Dalam sebuah kegiatan yang digelar di kampus, Wawali menekankan pentingnya peran generasi muda, khususnya mahasiswa, dalam menyebarluaskan informasi yang benar mengenai HIV/AIDS. Ia berharap mahasiswa dapat menjadi ujung tombak dalam mengedukasi masyarakat, terutama di lingkungan kampus dan sekitarnya.
“Mahasiswa memiliki akses dan pengaruh yang luas.
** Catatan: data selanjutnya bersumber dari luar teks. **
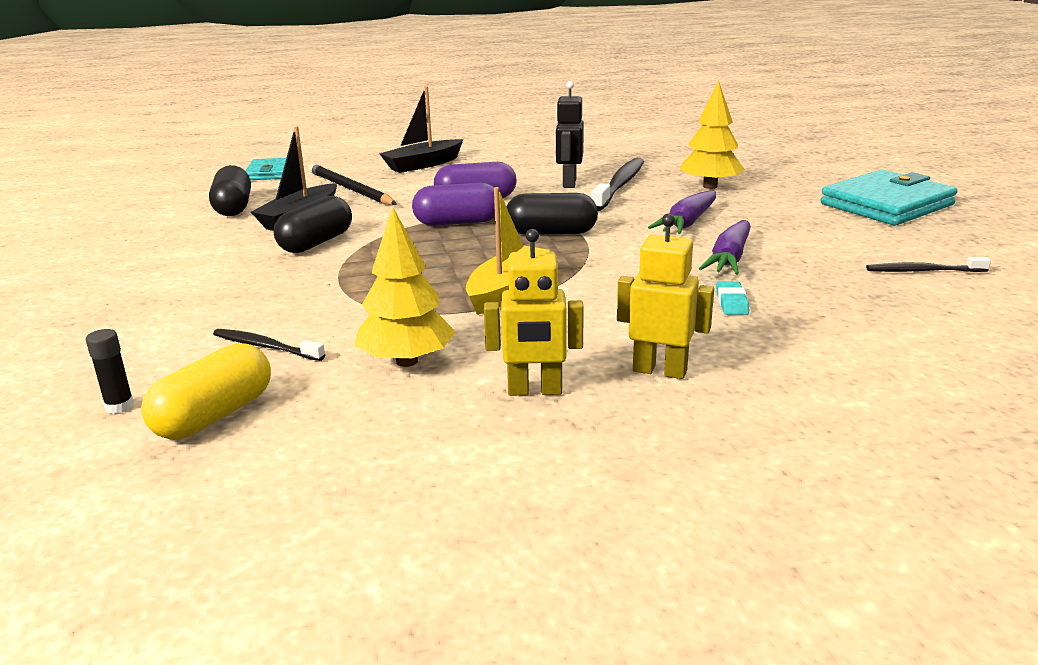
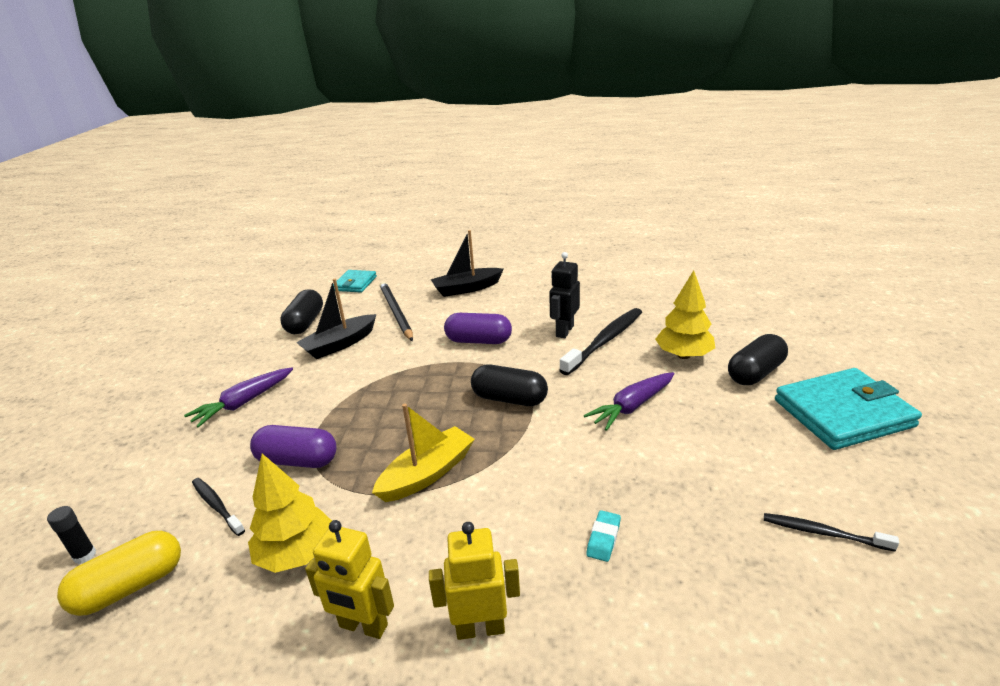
camera: 20 degrees right, 5 degrees up
black capsule [274,196,352,253] -> black capsule moved to [728,334,788,385]
purple capsule [412,183,495,226] -> purple capsule moved to [250,425,336,468]
yellow robot [617,213,714,379] -> yellow robot turned 45 degrees counterclockwise [429,522,520,640]
purple carrot [699,220,751,275] -> purple carrot moved to [184,367,293,428]

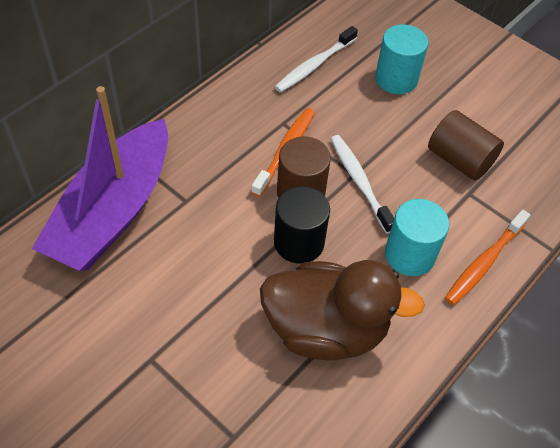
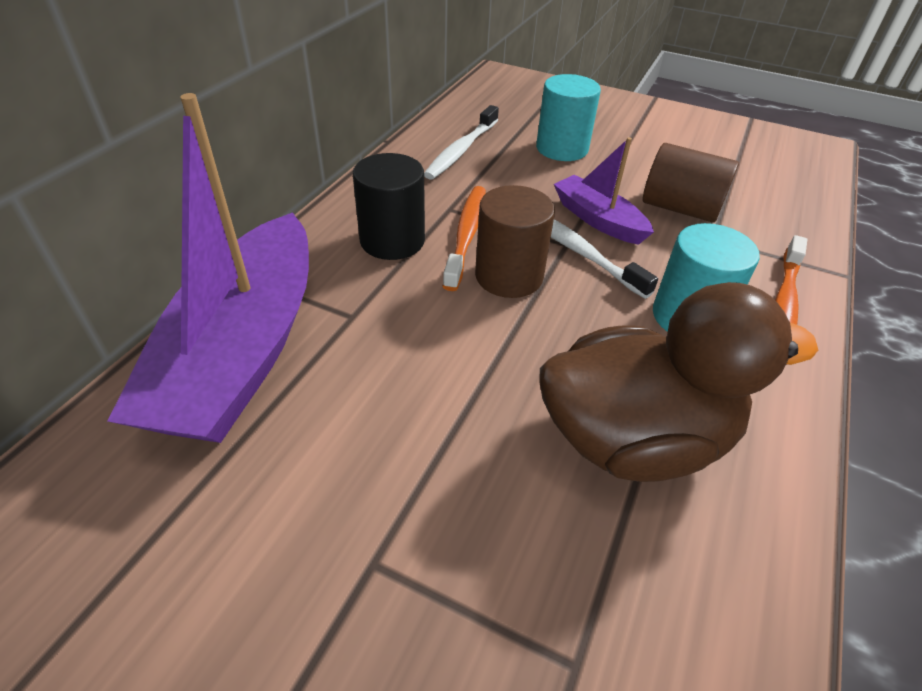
camera: 15 degrees left, 10 degrees down
black cylinder [274,186,330,264] -> black cylinder moved to [353,153,425,260]
none -> purple boat [554,137,654,245]

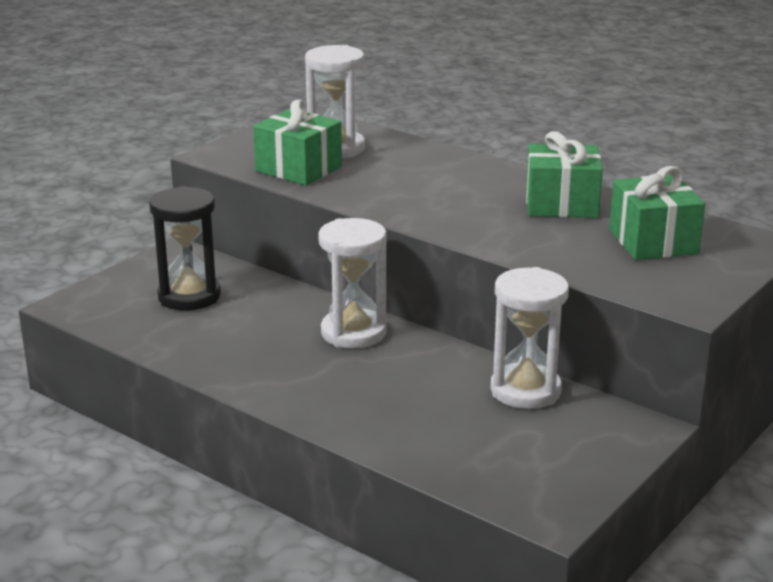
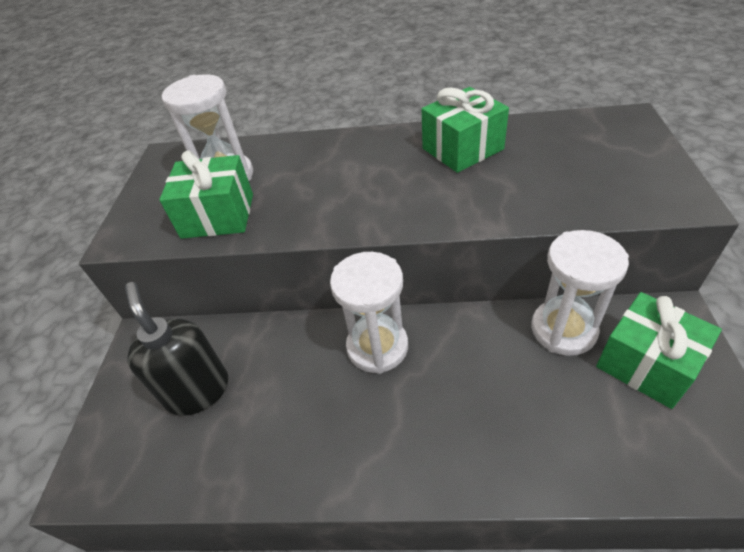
camera: 30 degrees left, 20 degrees up
black hourglass [149,186,221,311] -> black soap dispenser [125,282,228,416]
green gift [609,166,705,260] -> green gift moved to [596,292,722,409]

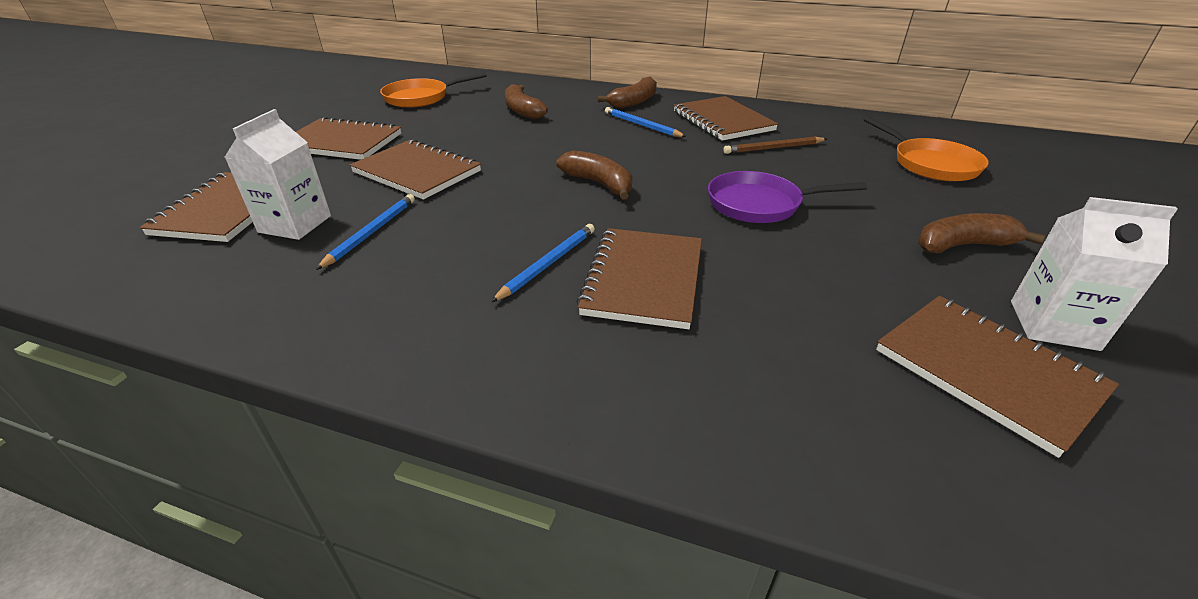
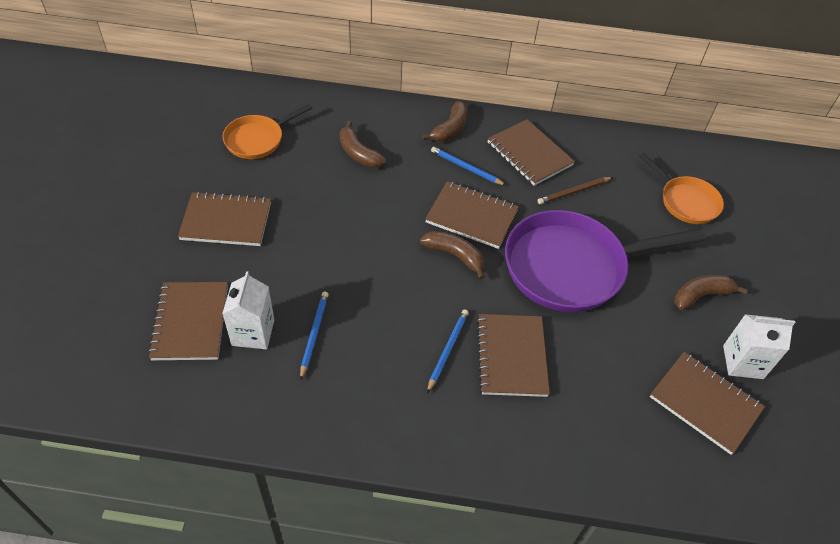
camera: 15 degrees left, 15 degrees up
brown notebook [350,139,481,199] -> brown notebook moved to [425,181,519,249]
purple pan [708,171,867,223] -> purple pan [505,210,705,312], size x1.88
Mereka bisa menjadi agen perubahan yang efektif untuk memutus rantai penularan HIV/AIDS,” ujar Wawali dalam sambutannya.
Data yang dirilis Dinas Kesehatan Kota Palu menunjukkan bahwa kasus HIV/AIDS masih menjadi masalah kesehatan yang serius. Oleh karena itu, peran serta semua pihak, termasuk akademisi, sangat diperlukan untuk menekan angka penularan.
Kegiatan ini diharapkan dapat meningkatkan kesadaran mahasiswa akan pentingnya pencegahan HIV/AIDS, serta menghilangkan stigma negatif terhadap penderita. Dengan edukasi yang masif, diharapkan angka kasus baru dapat ditekan dan kualitas hidup penderita dapat ditingkatkan.